Supplied material:
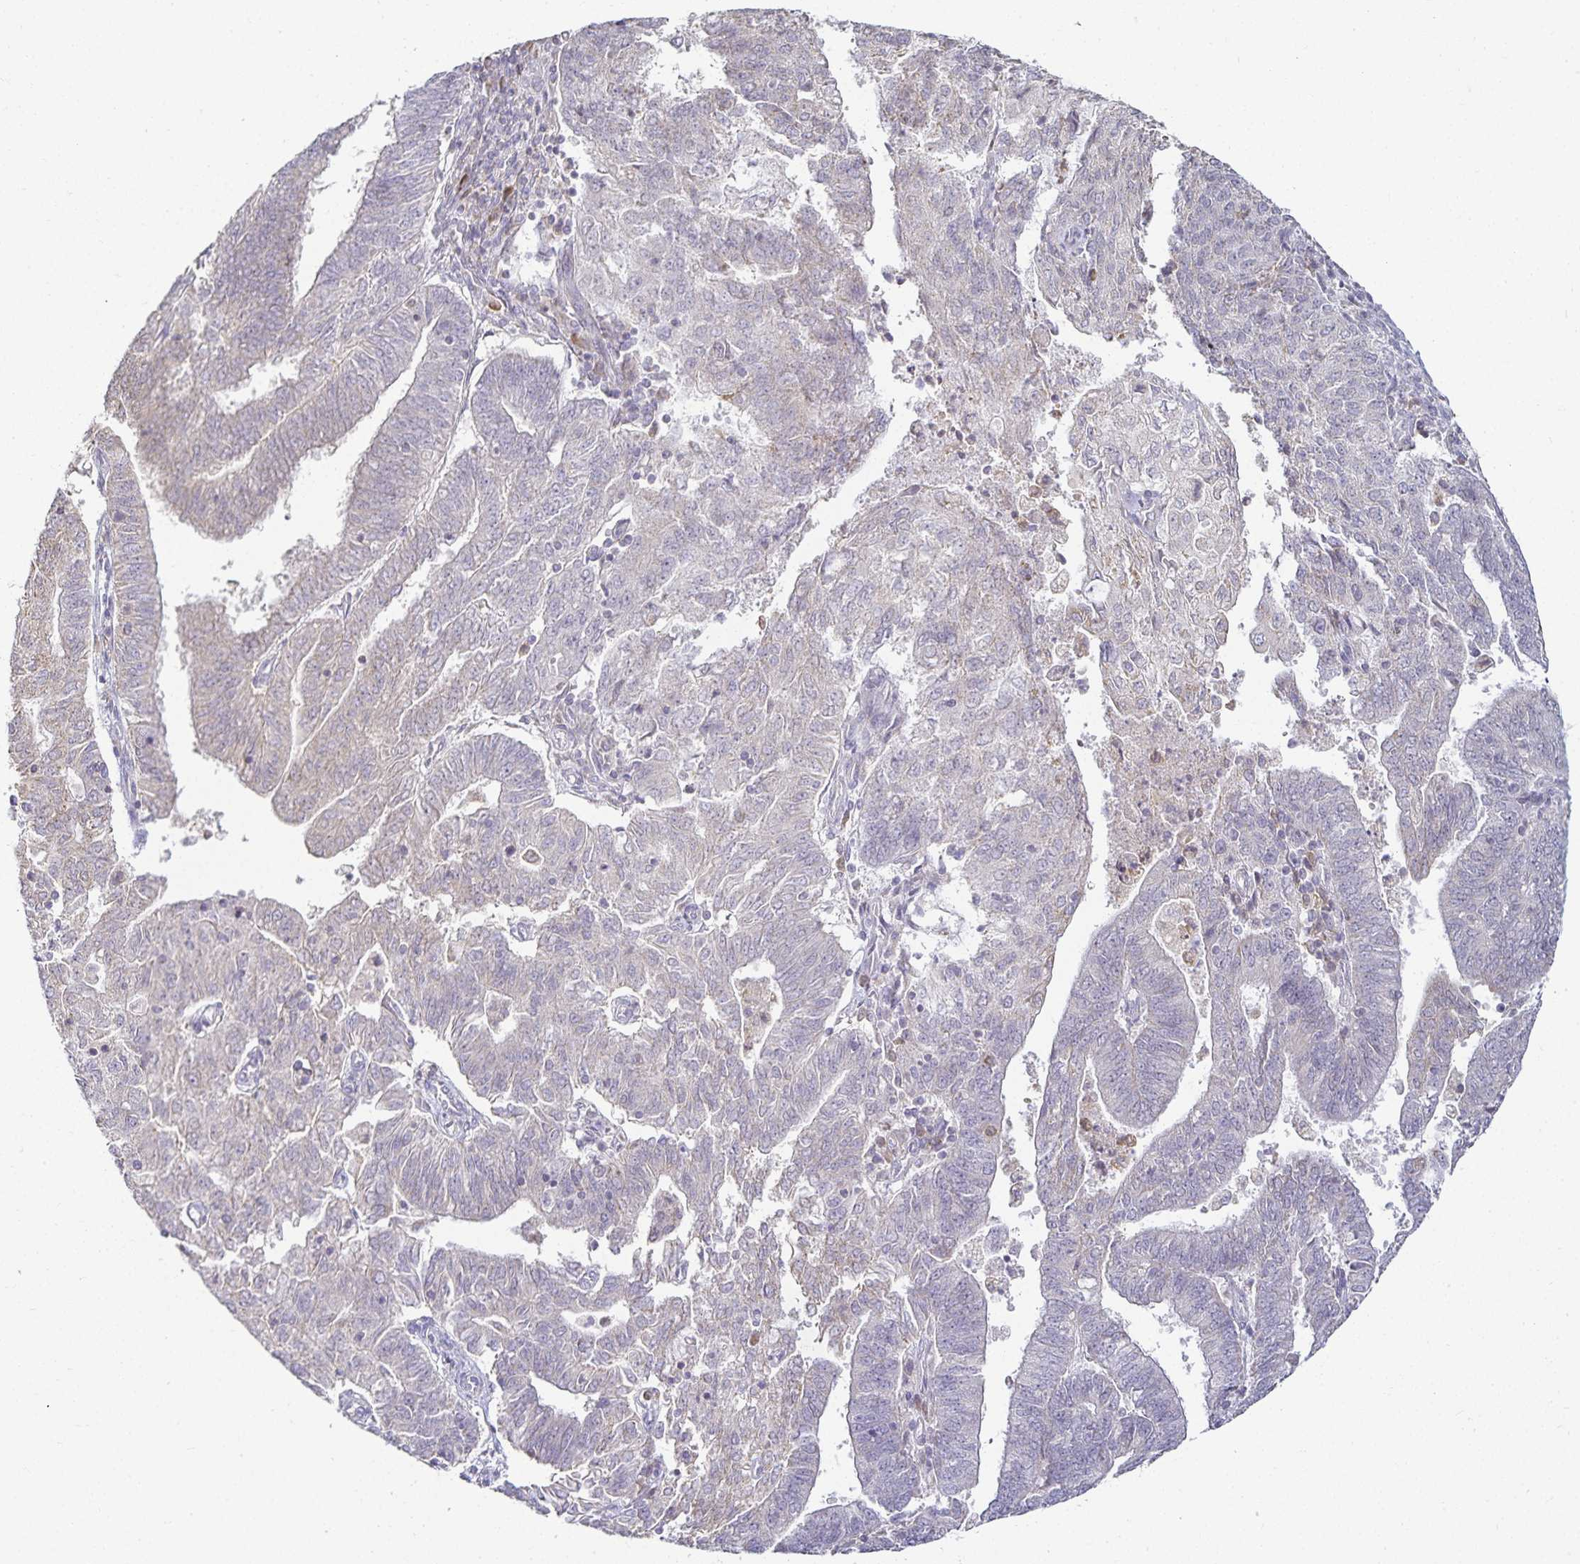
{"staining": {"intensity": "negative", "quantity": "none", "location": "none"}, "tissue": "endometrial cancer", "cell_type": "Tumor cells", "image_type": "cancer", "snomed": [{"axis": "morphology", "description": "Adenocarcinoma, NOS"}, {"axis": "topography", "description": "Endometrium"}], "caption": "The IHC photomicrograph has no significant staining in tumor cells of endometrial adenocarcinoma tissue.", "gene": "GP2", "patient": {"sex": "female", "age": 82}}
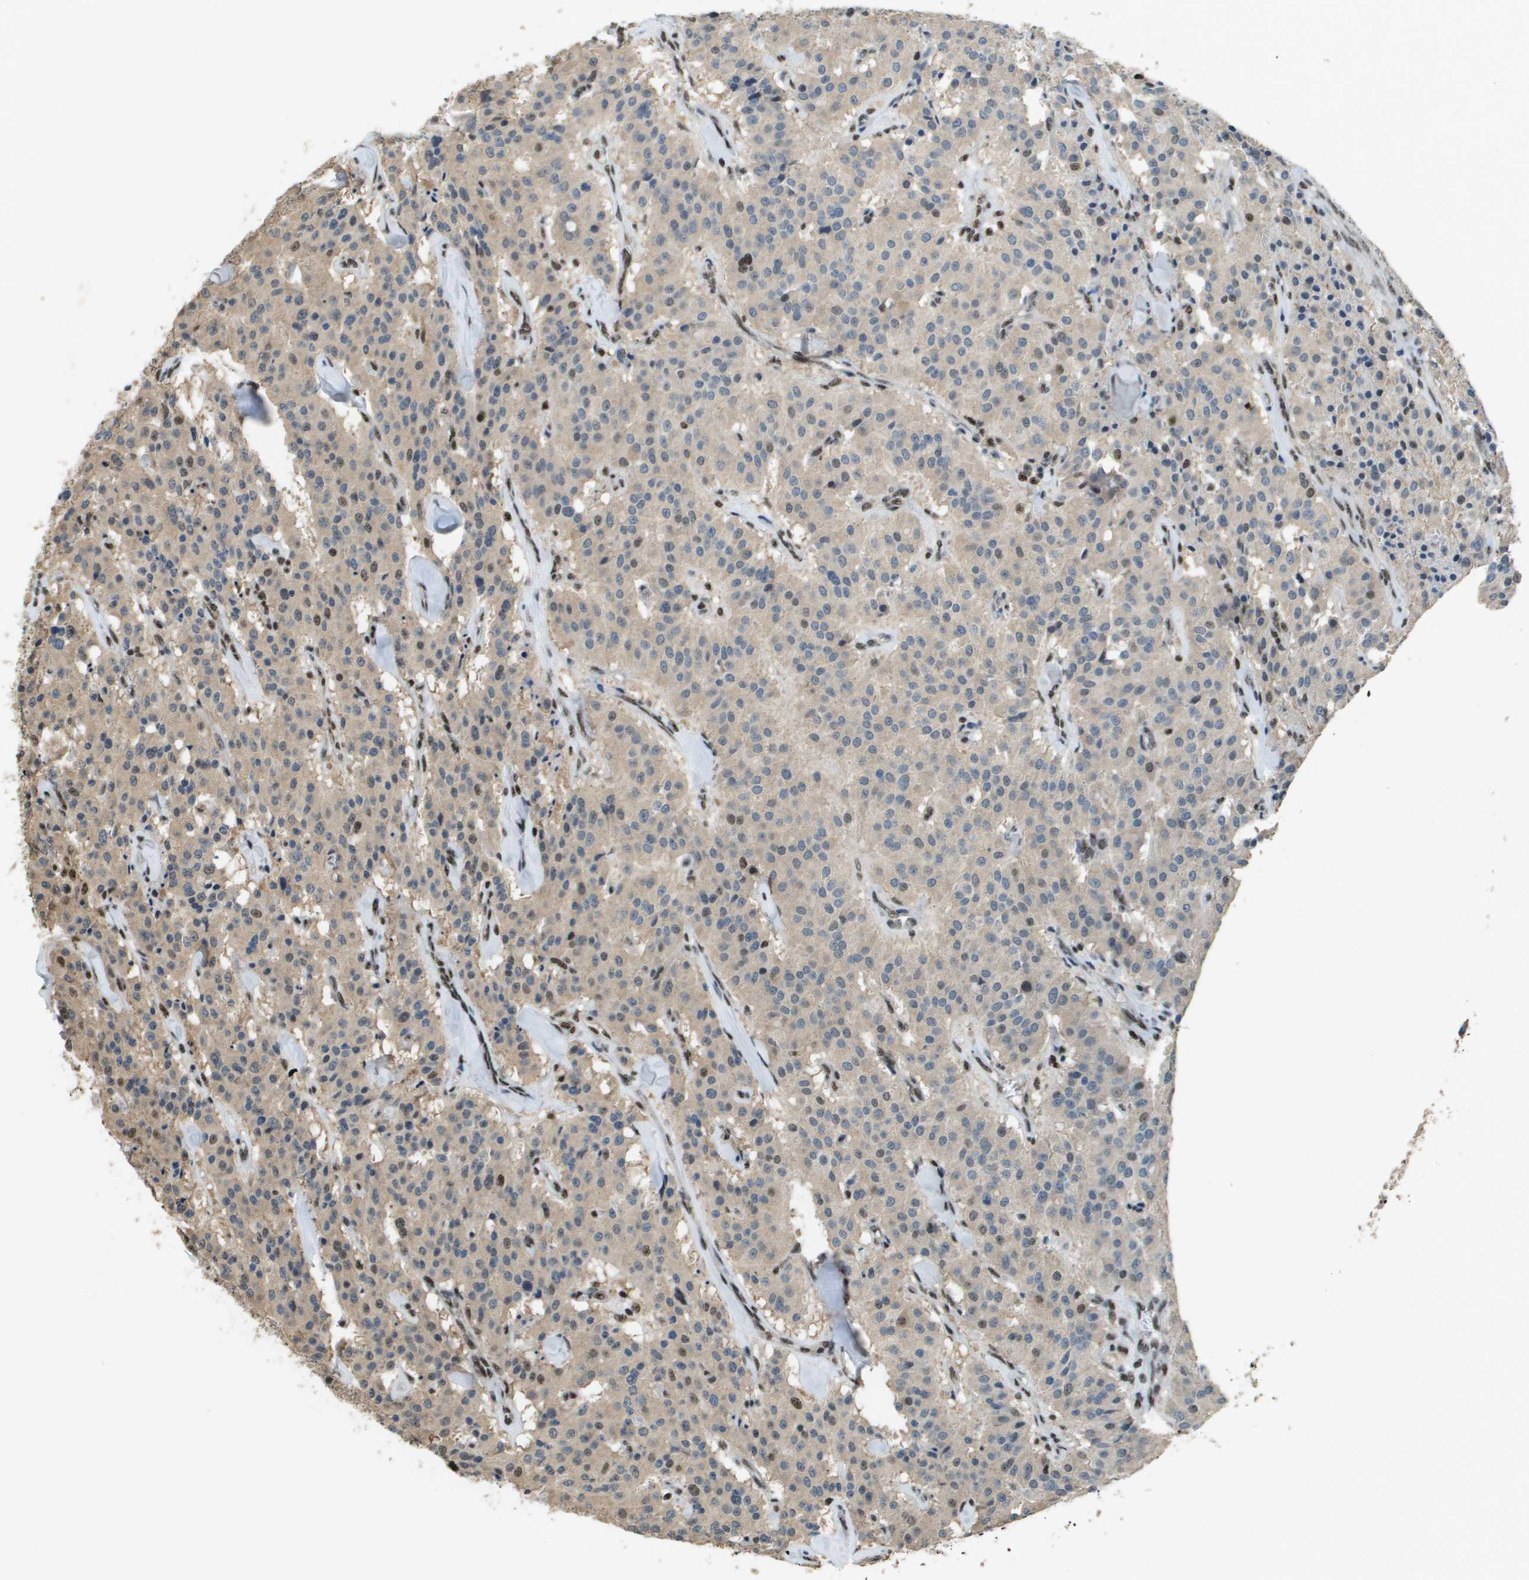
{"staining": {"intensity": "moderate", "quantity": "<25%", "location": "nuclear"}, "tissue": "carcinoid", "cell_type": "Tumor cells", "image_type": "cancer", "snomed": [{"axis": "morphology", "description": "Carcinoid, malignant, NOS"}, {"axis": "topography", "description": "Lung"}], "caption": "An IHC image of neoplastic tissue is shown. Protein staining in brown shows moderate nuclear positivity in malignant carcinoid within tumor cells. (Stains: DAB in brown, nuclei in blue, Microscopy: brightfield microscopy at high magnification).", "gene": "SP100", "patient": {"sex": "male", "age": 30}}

...

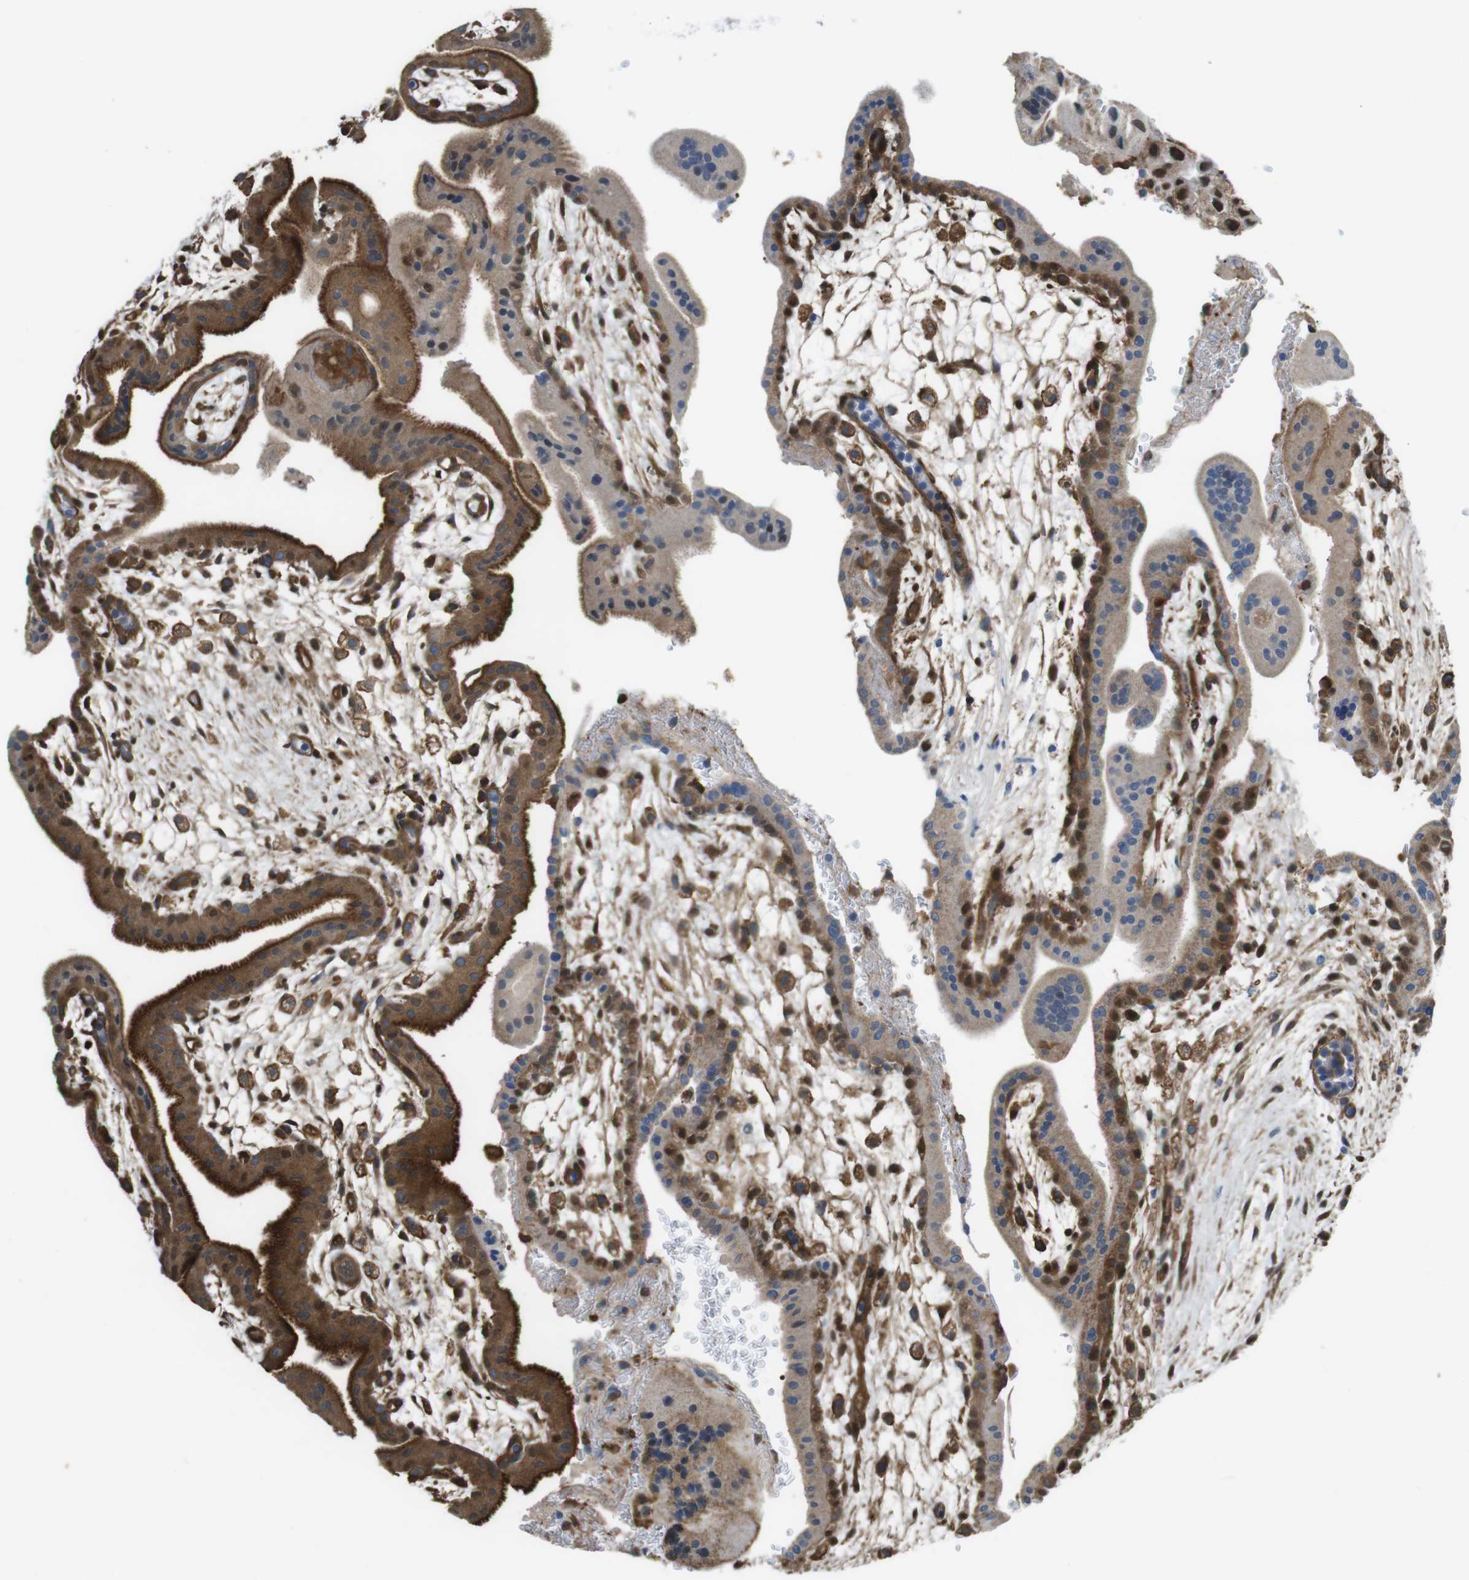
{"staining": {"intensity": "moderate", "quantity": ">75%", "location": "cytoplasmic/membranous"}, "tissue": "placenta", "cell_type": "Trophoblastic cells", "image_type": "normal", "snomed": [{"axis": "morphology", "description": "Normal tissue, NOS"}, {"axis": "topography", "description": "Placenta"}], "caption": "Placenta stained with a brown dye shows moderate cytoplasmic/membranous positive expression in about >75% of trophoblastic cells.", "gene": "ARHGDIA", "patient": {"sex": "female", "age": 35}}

What you need to do:
Repeat exactly the lines above, from the line that contains "IHC photomicrograph has" down through the line that contains "IHC image of". Include both of those lines and none of the pictures.

Reply:
{"staining": {"intensity": "negative", "quantity": "none", "location": "none"}, "tissue": "endometrial cancer", "cell_type": "Tumor cells", "image_type": "cancer", "snomed": [{"axis": "morphology", "description": "Adenocarcinoma, NOS"}, {"axis": "topography", "description": "Endometrium"}], "caption": "The IHC photomicrograph has no significant staining in tumor cells of endometrial adenocarcinoma tissue.", "gene": "GP2", "patient": {"sex": "female", "age": 82}}
{"staining": {"intensity": "moderate", "quantity": "<25%", "location": "nuclear"}, "tissue": "carcinoid", "cell_type": "Tumor cells", "image_type": "cancer", "snomed": [{"axis": "morphology", "description": "Carcinoid, malignant, NOS"}, {"axis": "topography", "description": "Lung"}], "caption": "An IHC image of neoplastic tissue is shown. Protein staining in brown shows moderate nuclear positivity in malignant carcinoid within tumor cells. (Stains: DAB in brown, nuclei in blue, Microscopy: brightfield microscopy at high magnification).", "gene": "SP100", "patient": {"sex": "male", "age": 30}}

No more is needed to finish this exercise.